Booking The Book of Mormon, or Do Population Demographics Have Anything to Do with This Tour Taking Three or Four Years to Get Here?
Innocent questions that arise naturally, especially in the minds of people of all types who live in areas with a nice, large, healthy proportion of residents who are members of the Church of Jesus Christ of Latter-Day Saints, include the following:
Joan Marcus The first North American tour cast of The Book of Mormon, making the world a better place sometime last year
1. Just how many Mormons live in my stomping grounds?
2. If it's a lot, does that have anything to do with why I haven't been able to see The Book of Mormon yet without taking a road trip that, for a neurotypical person, would involve at least one overnight stay or, at least, sleeping and driving in shifts? (Don't fly to L.A. or Las Vegas unless you're staying at least three days. You will spend more time getting to and from the airport than it took to drive or, if you're supa-green, to ride Amtrak or a bus.)
There are several ways to look at this, statistically. Let's start with monumental sacred architecture. The state of Arizona is now tied with Idaho (also very Utah-adjacent) and Texas (very populous) with a working total of four Mormon temples (and Tucson and Phoenix are on deck), a number exceeded only by California's seven (California, in case you haven't heard of it, is another extremely populous state) and 14 in Utah, the state where the LDS church -- the fourth largest Christian denomination in the United States -- is headquartered (not counting two Utah temples still under construction, but counting the Ogden location, which is currently closed for renovations).
Speaking of temples, I'm not sure why a church needs three palatial houses of worship (for lack of a better term) all of which could be viewed between breakfast and lunch (I'm talking to you, Phoenix, Mesa, and Gilbert) -- because the temple is not the place Mormons hang out for routine churchgoing and activities -- but the things I know, let alone understand, about most denominations of any organized religion could fit in Chip the teacup boy from Beauty and the Beast with room for cream and sugar. I present as a person whose relatively neutral point of view comes from widespread, equitable ignorance (I'm unchurched, descended from tedious Nothern European Protestants who sometimes convert to marry a hottie), because the alternative, learning a whole lot about a bunch of religions, is time-consuming. Just so you know.
The church reported in 2012 that Arizona is 6.26 percent Mormon. Other than the states with more temples than Arizona, only Wyoming and Nevada exceed that proportion. (By comparison, 31 percent of Arizonans are vaguely Roman Catholic, but it's a much easier religion in which to be vague.) The U.S. Census agrees that we hover between 5 and 10 percent LDS.
Maricopa County itself (where I'm sitting right now) is neither the most nor the least proportionally Mormon county in Arizona, despite containing the cities and towns that are home to three of the temples, including Mesa, a city literally founded by members of the church, and Gilbert, a relatively recently developed hotbed of LDS membership (13 percent).

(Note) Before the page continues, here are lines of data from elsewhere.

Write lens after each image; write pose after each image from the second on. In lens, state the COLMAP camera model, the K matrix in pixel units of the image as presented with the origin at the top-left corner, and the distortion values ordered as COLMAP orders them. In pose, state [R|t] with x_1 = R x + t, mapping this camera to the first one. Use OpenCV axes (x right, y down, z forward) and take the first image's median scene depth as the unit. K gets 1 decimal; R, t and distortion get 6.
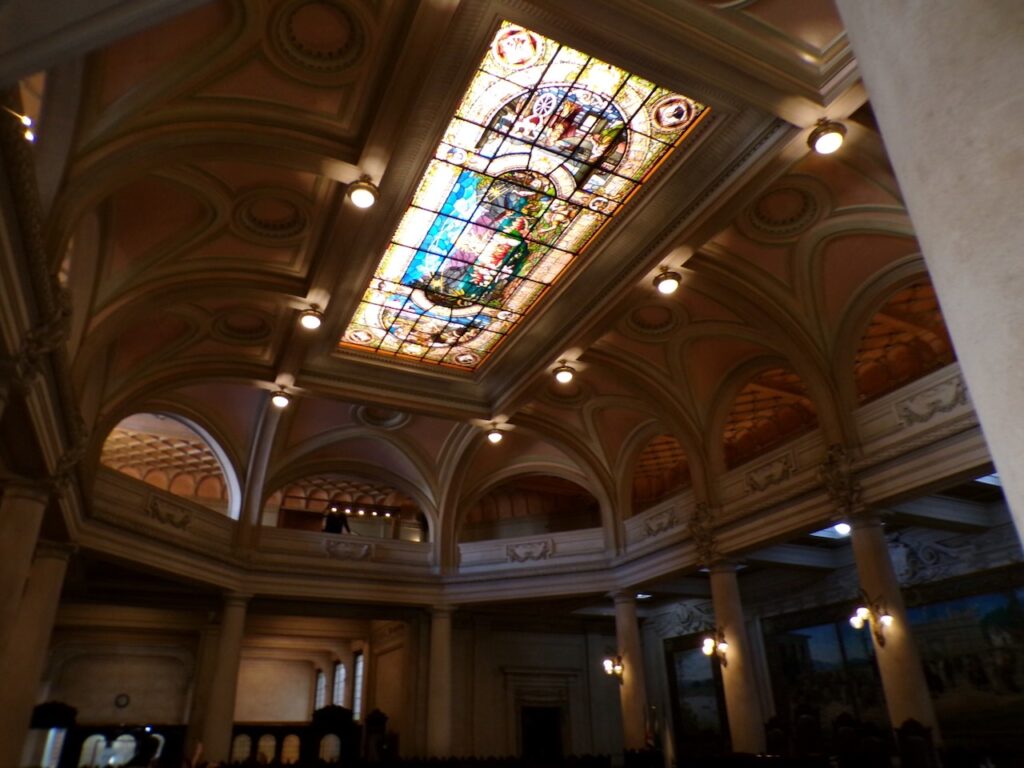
lens RADIAL K [[703.3, 0, 512.0], [0, 703.3, 384.0], [0, 0, 1]] dist [-0.025339, 0.001044]
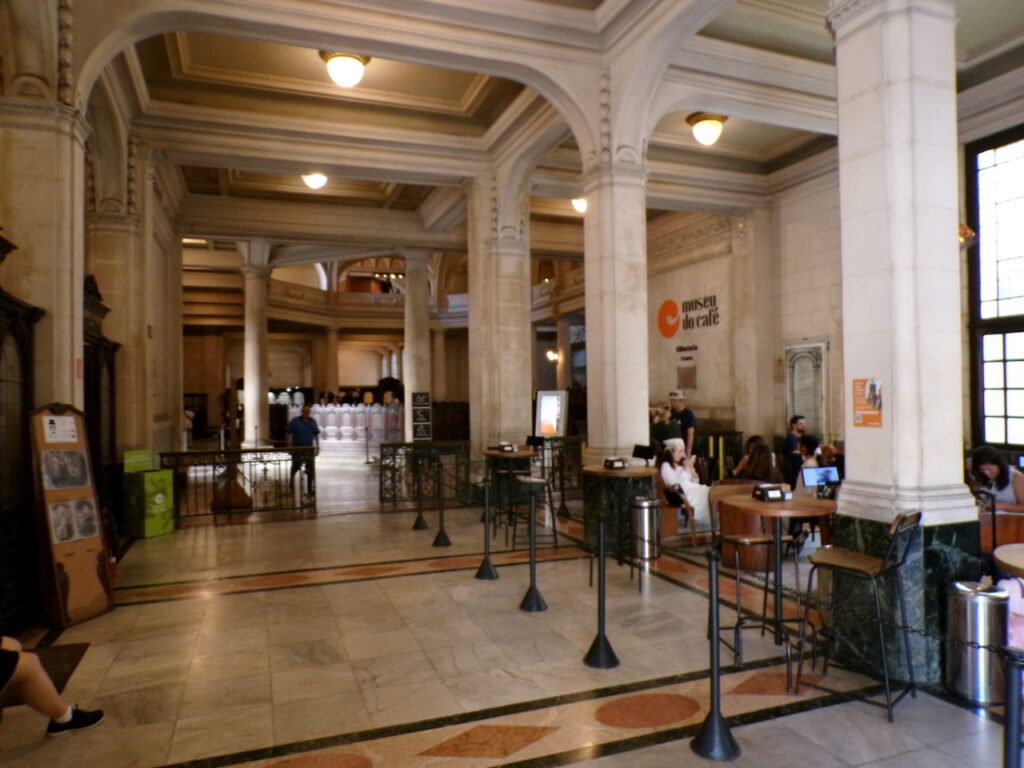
lens RADIAL K [[691.6, 0, 508.9], [0, 691.6, 396.1], [0, 0, 1]] dist [-0.064731, 0.008191]
pose [[0.996426, 0.001209, -0.084459, 0.286865], [0.037393, 0.890268, 0.453900, -0.419204], [0.075740, -0.455436, 0.887041, -0.827375]]
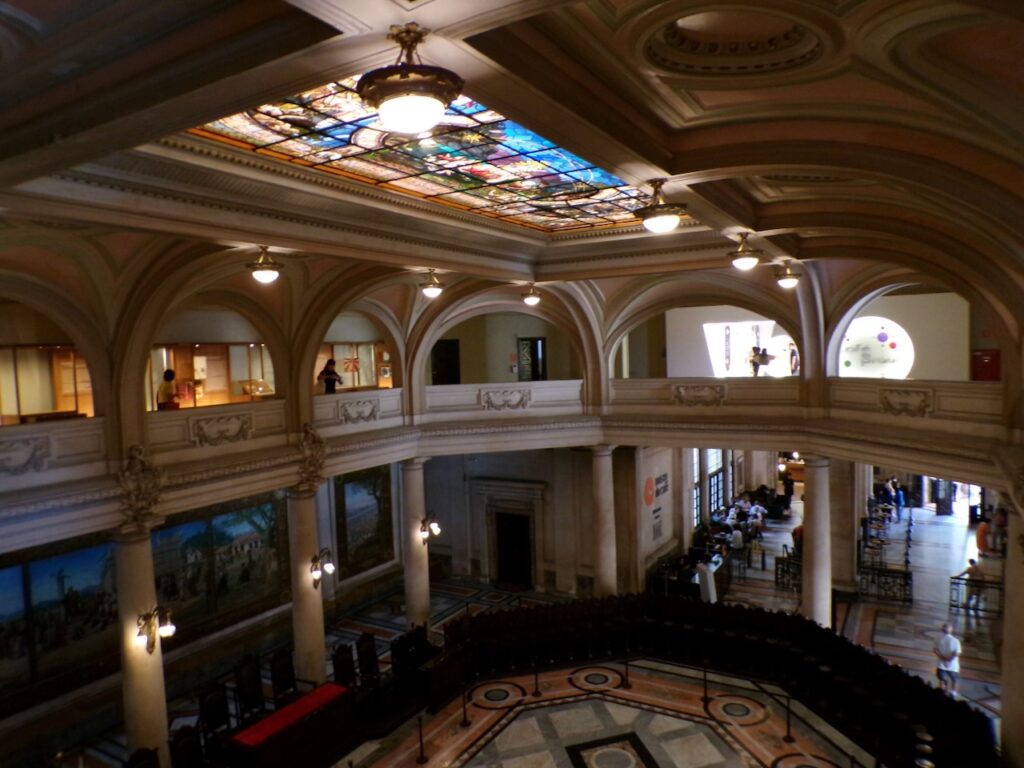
lens RADIAL K [[703.3, 0, 512.0], [0, 703.3, 384.0], [0, 0, 1]] dist [-0.025339, 0.001044]
pose [[-0.561014, -0.006957, 0.827777, -0.516923], [-0.344407, 0.911272, -0.225758, 0.131603], [-0.752760, -0.411746, -0.513632, 1.044735]]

Is that a lot? You tell me:
Chart by Wikipedia user Newb4243, used under Creative Commons Attribution-Share Alike 3.0 Unported License A 2000 county-by-county breakdown of United States LDS membership (reported by the church) as a proportion of overall population (reported by the U.S. Census)
Percentages aside, Arizona is also home to the fourth-highest sheer headcount of LDS church members of any state. Living among a lot of Mormons is neither inherently good nor bad. New Times has written a ton about this, including that Mormons are typically happy and nice, sometimes creepily so, unless they are gay, which is so cognitively dissonant that gay Mormons tend to kill themselves, but it's getting better -- and it's scarcely the only denomination that has issues with homosexuality. They're also super-musical, singing and playing instruments from an early age, and that makes a musical like The Book of Mormon kind of a natural.
Growing up in Mesa in the '60s and '70s, when about 40 percent of Mesans were LDS, meant that far more than 40 percent of public school kids were LDS (because church members usually have large families), and my civil rights were routinely violated during the school day, mostly in the form of public prayers to Heavenly Father at the beginnings of assemblies and concerts. But that's all in the past, and it was hardly something that only Mormons inflicted on us little hippies.